The region around the Indian Point nuclear plant needs a sound, workable evacuation plan, just as New Orleans did. That should be obvious to anyone who remembers the shock of 9/11 and failures during Hurricane Katrina, and who knows something about the everyday realities of moving around Westchester, where the nightly chore of moving workers from office to living room is often more than the groaning transportation grid can bear.
An Indian Point evacuation plan exists, of course. It’s government-approved, which is good for Entergy Nuclear Northeast, which runs Indian Point, because nuclear plants can’t operate without government-approved evacuation plans. But the 20 million people who live within the 50-mile shadow of Indian Point have every right to be dubious about it.

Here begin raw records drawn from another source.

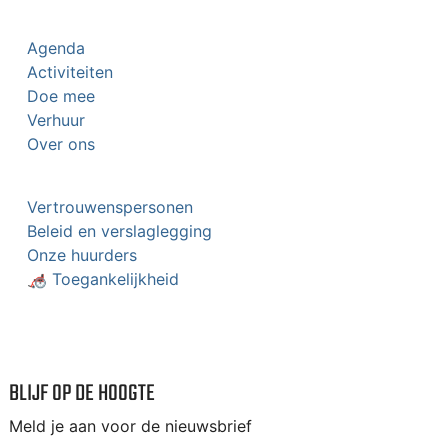
Agenda
Activiteiten
Doe mee
Verhuur
Over ons
Vertrouwenspersonen
Beleid en verslaglegging
Onze huurders
🦽 Toegankelijkheid
BLIJF OP DE HOOGTE
Meld je aan voor de nieuwsbrief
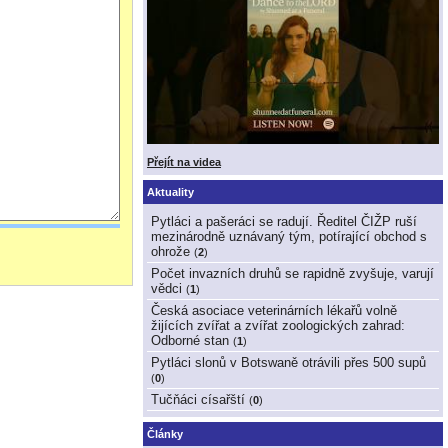
Přejít na videa
Aktuality
Pytláci a pašeráci se radují. Ředitel ČIŽP ruší
mezinárodně uznávaný tým, potírající obchod s
ohrože
(
2
)
Počet invazních druhů se rapidně zvyšuje, varují
vědci
(
1
)
Česká asociace veterinárních lékařů volně
žijících zvířat a zvířat zoologických zahrad:
Odborné stan
(
1
)
Pytláci slonů v Botswaně otrávili přes 500 supů
(
0
)
Tučňáci císařští
(
0
)
Články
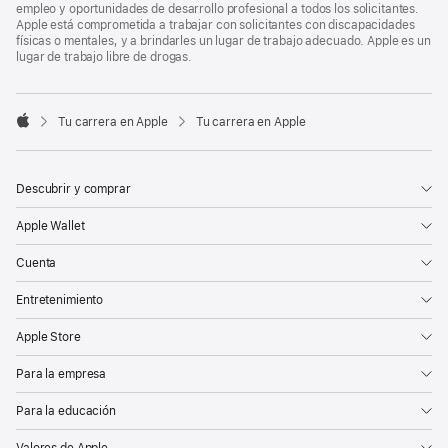
empleo y oportunidades de desarrollo profesional a todos los solicitantes.
Apple está comprometida a trabajar con solicitantes con discapacidades
físicas o mentales, y a brindarles un lugar de trabajo adecuado. Apple es un
lugar de trabajo libre de drogas.

Tu carrera en Apple
Tu carrera en Apple
Apple
Descubrir y comprar
Apple Wallet
Cuenta
Entretenimiento
Apple Store
Para la empresa
Para la educación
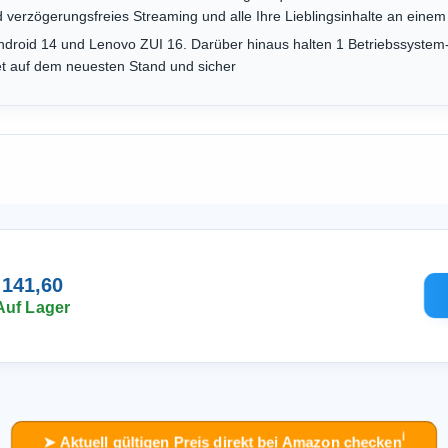
d verzögerungsfreies Streaming und alle Ihre Lieblingsinhalte an einem
ndroid 14 und Lenovo ZUI 16. Darüber hinaus halten 1 Betriebssystem
et auf dem neuesten Stand und sicher
 141,60
Auf Lager
ℹ︎
➤ Aktuell gültigen Preis direkt bei Amazon checken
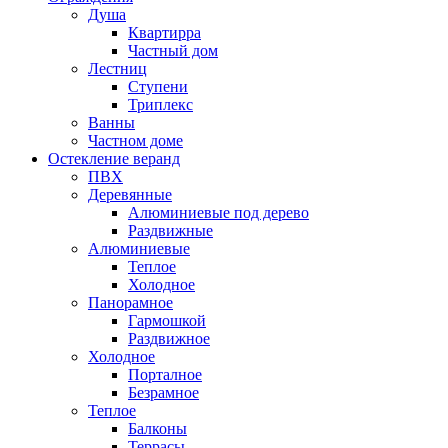
Душа
Квартирра
Частный дом
Лестниц
Ступени
Триплекс
Ванны
Частном доме
Остекление веранд
ПВХ
Деревянные
Алюминиевые под дерево
Раздвижные
Алюминиевые
Теплое
Холодное
Панорамное
Гармошкой
Раздвижное
Холодное
Порталное
Безрамное
Теплое
Балконы
Террасы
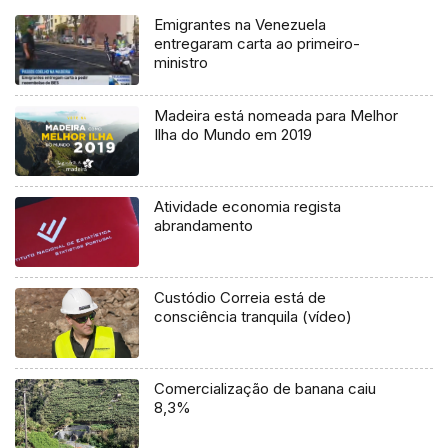
Emigrantes na Venezuela
entregaram carta ao primeiro-
ministro
Madeira está nomeada para Melhor
Ilha do Mundo em 2019
Atividade economia regista
abrandamento
Custódio Correia está de
consciência tranquila (vídeo)
Comercialização de banana caiu
8,3%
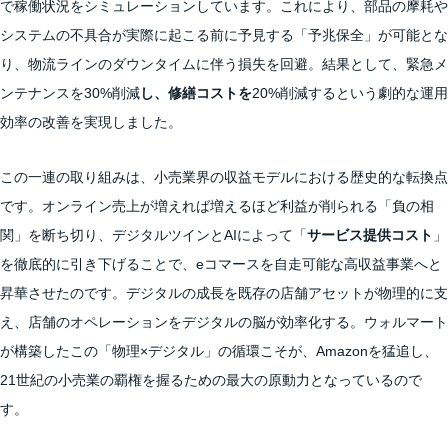
で稼働状況をシミュレーションしています。これにより、部品の摩耗や
システムの不具合が実際に起こる前に予見する「予兆保全」が可能とな
り、物流ラインのダウンタイムに伴う損失を回避。結果として、緊急メ
ンテナンスを30%削減
し、修繕コストを
20%削減するという劇的な運用
効率の改善を実現しました。
この一連の取り組みは、小売業界の収益モデルにおける歴史的な転換点
です。オンライン売上が増えれば増えるほど利益が削られる「負の相
関」を断ち切り、デジタルツインとAIによって「
サービス提供コスト
」
を徹底的に引き下げることで、eコマースを自走可能な高収益事業へと
昇華させたのです。デジタルの成長を既存の店舗アセットが物理的に支
え、店舗のオペレーションをデジタルの脳が効率化する。ウォルマート
が構築したこの「物理×デジタル」の循環こそが、Amazonを猛追し、
21世紀の小売業の覇権を握るための最大の原動力となっているので
す。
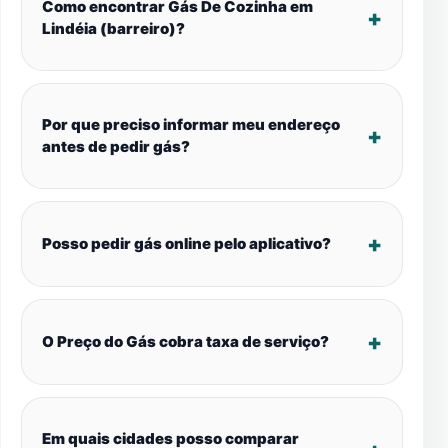
Como encontrar Gás De Cozinha em
Lindéia (barreiro)?
Por que preciso informar meu endereço
antes de pedir gás?
Posso pedir gás online pelo aplicativo?
O Preço do Gás cobra taxa de serviço?
Em quais cidades posso comparar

Working together, Indian Point and the federal government have regularly reinforced people’s faith in the human capacity for failure. The litany of missteps includes, but is not limited to, the Katrina disaster; Indian Point’s years of trying to get its sirens to work right; the radiation leaks that spring up as regularly as dandelions; and, just this month, an accident that shut down the reactor at Indian Point 2. (A contractor bumped a light switch and cut power to the control rods. It sounds like a Homer Simpson moment, but it happened.)
A far more specific and damning case against the plant’s emergency planning was laid out in 2003 in a report by a former FEMA director, James Lee Witt. Mr. Witt documented many flaws in the plan, particularly its failure to account for terrorist acts and to protect people from radiation. The response by FEMA and the Nuclear Regulatory Commission — a terse reassertion that everything was O.K. — was derided by local politicians, advocacy groups and this newspaper as insultingly insubstantial.
Now there is a chance to set things right. A bill introduced in Congress last week called on the Nuclear Regulatory Commission to do an independent safety assessment of Indian Point — not just of its maintenance and operations, but a comprehensive evaluation of its emergency plan. It would require the agency to go over the plan annually to make sure it is adequate, and to give a detailed response to each criticism in Mr. Witt’s report.
The bill’s sponsors — Maurice Hinchey, Nita Lowey, Eliot Engel and Sue Kelly of New York, and Christopher Shays of Connecticut — were seconded by Senator Hillary Clinton, who on Thursday won the N.R.C.’s commitment to conduct the review. The agency should move quickly to keep its promise and make Congressional action unnecessary. After Katrina, it’s a no-brainer.”